ALTON — On Aug. 17, Alton resident and police lieutenant Dan Rauschkolb threw his hat in the ring for the race to become Alton’s next mayor.
Rauschkolb says both experience and history with the city make him a viable candidate.
“I know how the city of Alton works,” he says. “I am familiar with each department of the city, and that experience will make the transition smooth.
“Now is the time to take action. Alton is on the verge of success, but it still needs help with doing the basics well. I drive through the community and I am not satisfied with how we are managing the basics of city government.”
The 46-year-old is confident that tackling what he calls Alton’s more urgent issues will create a domino effect of improvements, including attention to jobs, crime and crumbling roads.
“There is a lot of work to be done. With the right policies, crime can be reduced right away, which will in turn make Alton more desirable,” he says. “A safe city is a successful city. A drop in crime will help attract future businesses, fixed roads will show how well we manage our city, and a healthy job base will stop the best and brightest students from going elsewhere.”
Stating that the “downtown area has received a lot of attention,” Rauschkolb said he would like to see more emphasis on the east side of Broadway as well as a buildup of activity along the riverfront, creating an “open-air environment where people can dine and shop, similar to Grafton.” He also plans to appoint a job committee in an attempt to solicit Fortune 500 companies to relocate to the area in the same way American Water set up shop several years ago.
“I recall when American Water came and created good jobs and benefits; it directly affected the community here,” he says. “We have to actively solicit these companies and show progress to the citizens that we are doing such.”
He also intends to reject the pension coverage that comes with the government title.
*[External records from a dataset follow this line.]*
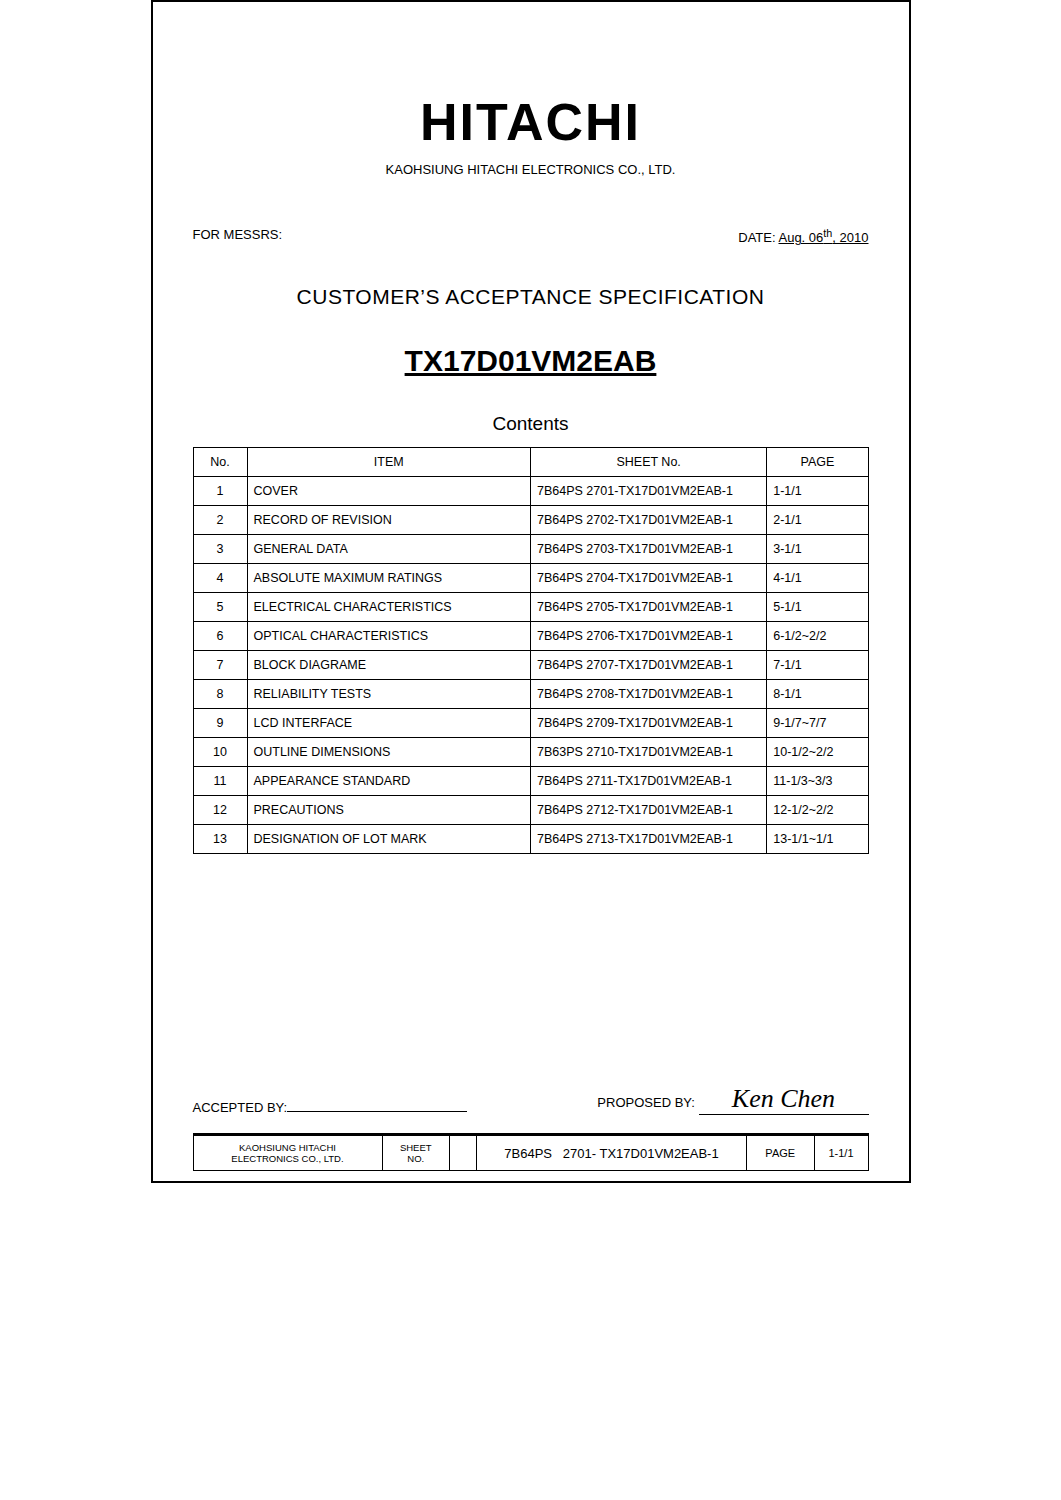HITACHI
KAOHSIUNG HITACHI ELECTRONICS CO., LTD.
FOR MESSRS:
DATE: Aug. 06th, 2010
CUSTOMER’S ACCEPTANCE SPECIFICATION
TX17D01VM2EAB
Contents
| No. | ITEM | SHEET No. | PAGE |
| --- | --- | --- | --- |
| 1 | COVER | 7B64PS 2701-TX17D01VM2EAB-1 | 1-1/1 |
| 2 | RECORD OF REVISION | 7B64PS 2702-TX17D01VM2EAB-1 | 2-1/1 |
| 3 | GENERAL DATA | 7B64PS 2703-TX17D01VM2EAB-1 | 3-1/1 |
| 4 | ABSOLUTE MAXIMUM RATINGS | 7B64PS 2704-TX17D01VM2EAB-1 | 4-1/1 |
| 5 | ELECTRICAL CHARACTERISTICS | 7B64PS 2705-TX17D01VM2EAB-1 | 5-1/1 |
| 6 | OPTICAL CHARACTERISTICS | 7B64PS 2706-TX17D01VM2EAB-1 | 6-1/2~2/2 |
| 7 | BLOCK DIAGRAME | 7B64PS 2707-TX17D01VM2EAB-1 | 7-1/1 |
| 8 | RELIABILITY TESTS | 7B64PS 2708-TX17D01VM2EAB-1 | 8-1/1 |
| 9 | LCD INTERFACE | 7B64PS 2709-TX17D01VM2EAB-1 | 9-1/7~7/7 |
| 10 | OUTLINE DIMENSIONS | 7B63PS 2710-TX17D01VM2EAB-1 | 10-1/2~2/2 |
| 11 | APPEARANCE STANDARD | 7B64PS 2711-TX17D01VM2EAB-1 | 11-1/3~3/3 |
| 12 | PRECAUTIONS | 7B64PS 2712-TX17D01VM2EAB-1 | 12-1/2~2/2 |
| 13 | DESIGNATION OF LOT MARK | 7B64PS 2713-TX17D01VM2EAB-1 | 13-1/1~1/1 |
ACCEPTED BY:
PROPOSED BY: Ken Chen
| KAOHSIUNG HITACHI ELECTRONICS CO., LTD. | SHEET NO. | | 7B64PS 2701- TX17D01VM2EAB-1 | PAGE | 1-1/1 |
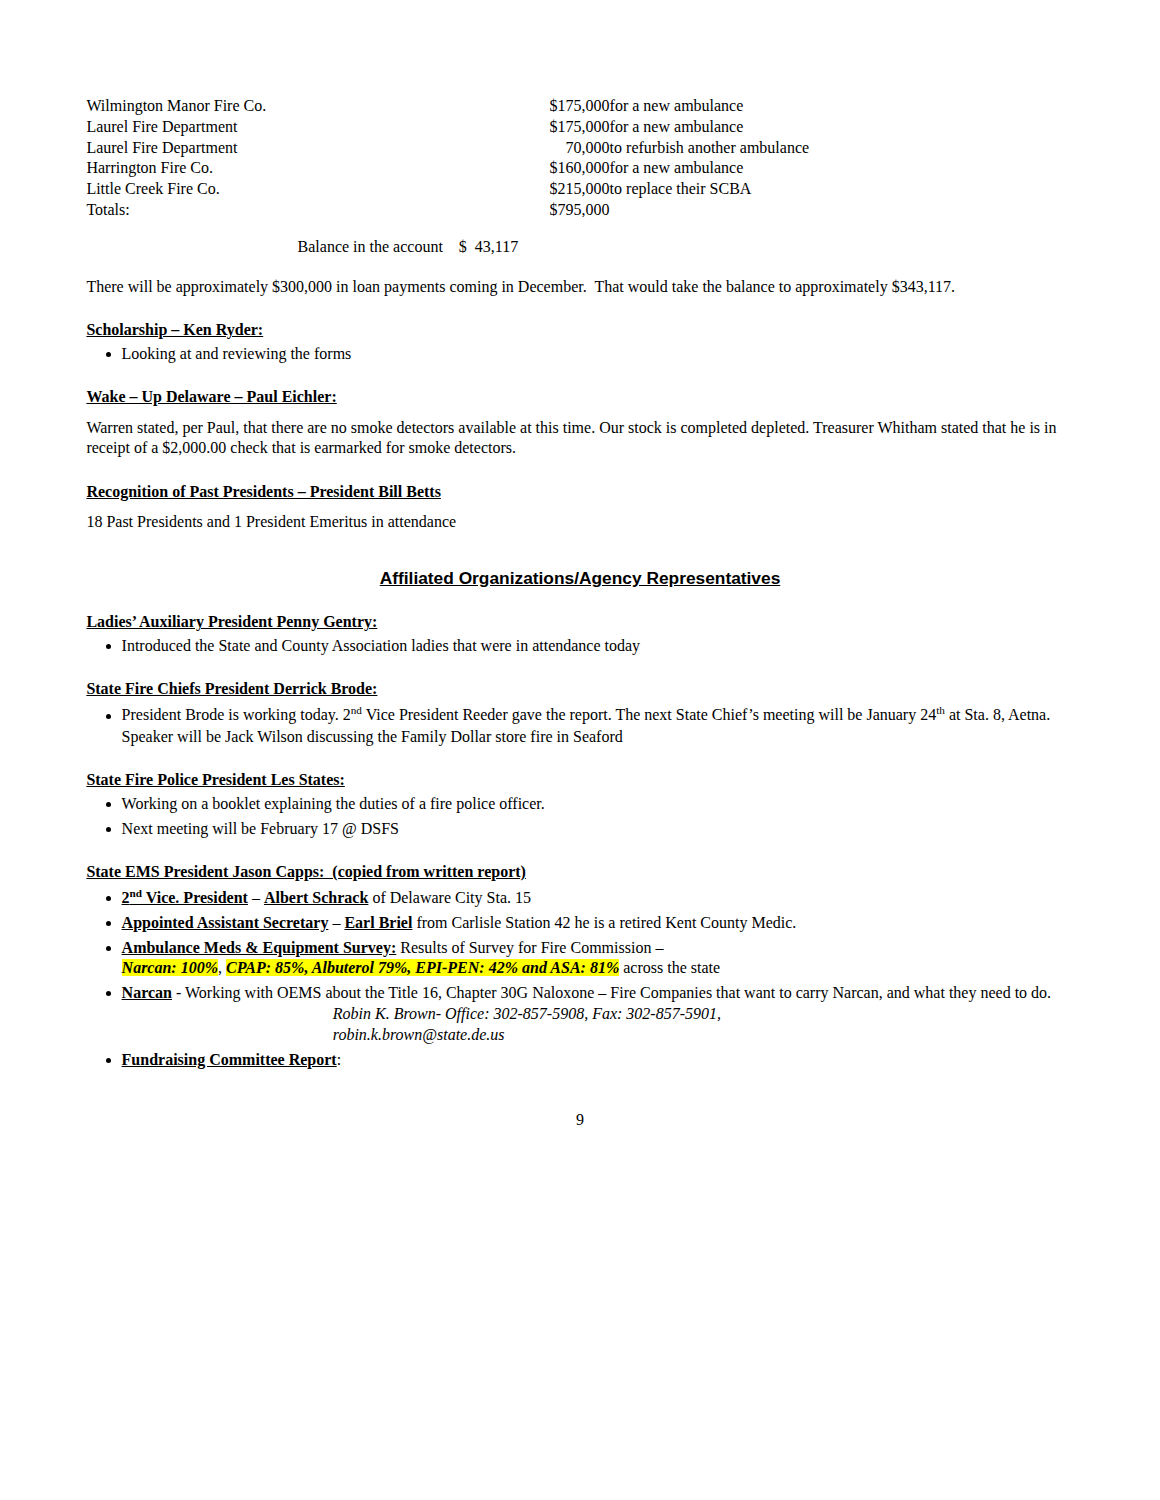| Wilmington Manor Fire Co. | $175,000 | for a new ambulance |
| Laurel Fire Department | $175,000 | for a new ambulance |
| Laurel Fire Department | 70,000 | to refurbish another ambulance |
| Harrington Fire Co. | $160,000 | for a new ambulance |
| Little Creek Fire Co. | $215,000 | to replace their SCBA |
| Totals: | $795,000 | |
Balance in the account $ 43,117
There will be approximately $300,000 in loan payments coming in December. That would take the balance to approximately $343,117.
Scholarship – Ken Ryder:
Looking at and reviewing the forms
Wake – Up Delaware – Paul Eichler:
Warren stated, per Paul, that there are no smoke detectors available at this time. Our stock is completed depleted. Treasurer Whitham stated that he is in receipt of a $2,000.00 check that is earmarked for smoke detectors.
Recognition of Past Presidents – President Bill Betts
18 Past Presidents and 1 President Emeritus in attendance
Affiliated Organizations/Agency Representatives
Ladies’ Auxiliary President Penny Gentry:
Introduced the State and County Association ladies that were in attendance today
State Fire Chiefs President Derrick Brode:
President Brode is working today. 2nd Vice President Reeder gave the report. The next State Chief’s meeting will be January 24th at Sta. 8, Aetna. Speaker will be Jack Wilson discussing the Family Dollar store fire in Seaford
State Fire Police President Les States:
Working on a booklet explaining the duties of a fire police officer.
Next meeting will be February 17 @ DSFS
State EMS President Jason Capps: (copied from written report)
2nd Vice. President – Albert Schrack of Delaware City Sta. 15
Appointed Assistant Secretary – Earl Briel from Carlisle Station 42 he is a retired Kent County Medic.
Ambulance Meds & Equipment Survey: Results of Survey for Fire Commission –
Narcan: 100%, CPAP: 85%, Albuterol 79%, EPI-PEN: 42% and ASA: 81% across the state
Narcan - Working with OEMS about the Title 16, Chapter 30G Naloxone – Fire Companies that want to carry Narcan, and what they need to do.
Robin K. Brown- Office: 302-857-5908, Fax: 302-857-5901,
robin.k.brown@state.de.us
Fundraising Committee Report:
9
“I can’t speak for my opponents, but I believe sacrifice should start at city hall, so if elected I plan to opt out of the Illinois Municipal Retirement Plan,” he says. “Our elected officials should not receive better pensions than the average Altonian.”
Offering the option of an “online checkbook,” he says everyone should be able to go to the city’s website and see exactly where the money goes.
“Currently, the budget is hard to find,” he says. “You almost have to be an investigator to determine how the city spends its money. Everyone should have access (to that information).
“I will fight for working families. My mother taught me to do what’s right and fight for justice. I am not afraid to call people out and question their actions, and I offer real world experience. (Without change), in 10 years Alton will still be in the same boat it is in now — with a higher-than-average crime rate, poor job base and crumbling roads.”
Calling the citizens of Alton its greatest asset, Rauschkolb presents a plan focused on taking care of those who live here as well as bringing new faces to the riverfront.
“Right now, the city’s main strength is the people,” he says. “I have been here over 20 years and I see how tough the people are. They have gone through job loss, floods and high crime rates, and they continue to make the city what it is.
“I am discouraged that much of our tourism dollar drives right by Alton and goes to Grafton. We need to keep the money here. My wife and I travel a lot, and when we return to Alton, we wonder why it doesn’t find new ways to grow and produce revenue. I think looking outside of our area will give us ideas on how to make the city just a little bit better.”
Rauschkolb graduated from Belleville East High School and earned a bachelor’s degree in law enforcement administration from Western Illinois University. In his 22 years in law enforcement, he has been awarded Officer of the Month four times and served as an undercover narcotics officer for Metropolitan Enforcement Group of Southwestern Illinois, where he assisted in more than 100 drug-related investigations, ultimately resulting in many convictions for drug offenders in the Riverbend. He is a member of the East End Improvement Association and works with Shop with a Cop and other charitable events and organizations.
Rauschkolb lives in Alton with his wife, Cheryl. They have two grown sons and enjoy boating. He is the second candidate to officially announce a run against Mayor Brant Walker in the April 2017 election, joining resident Scott Dixon in the race.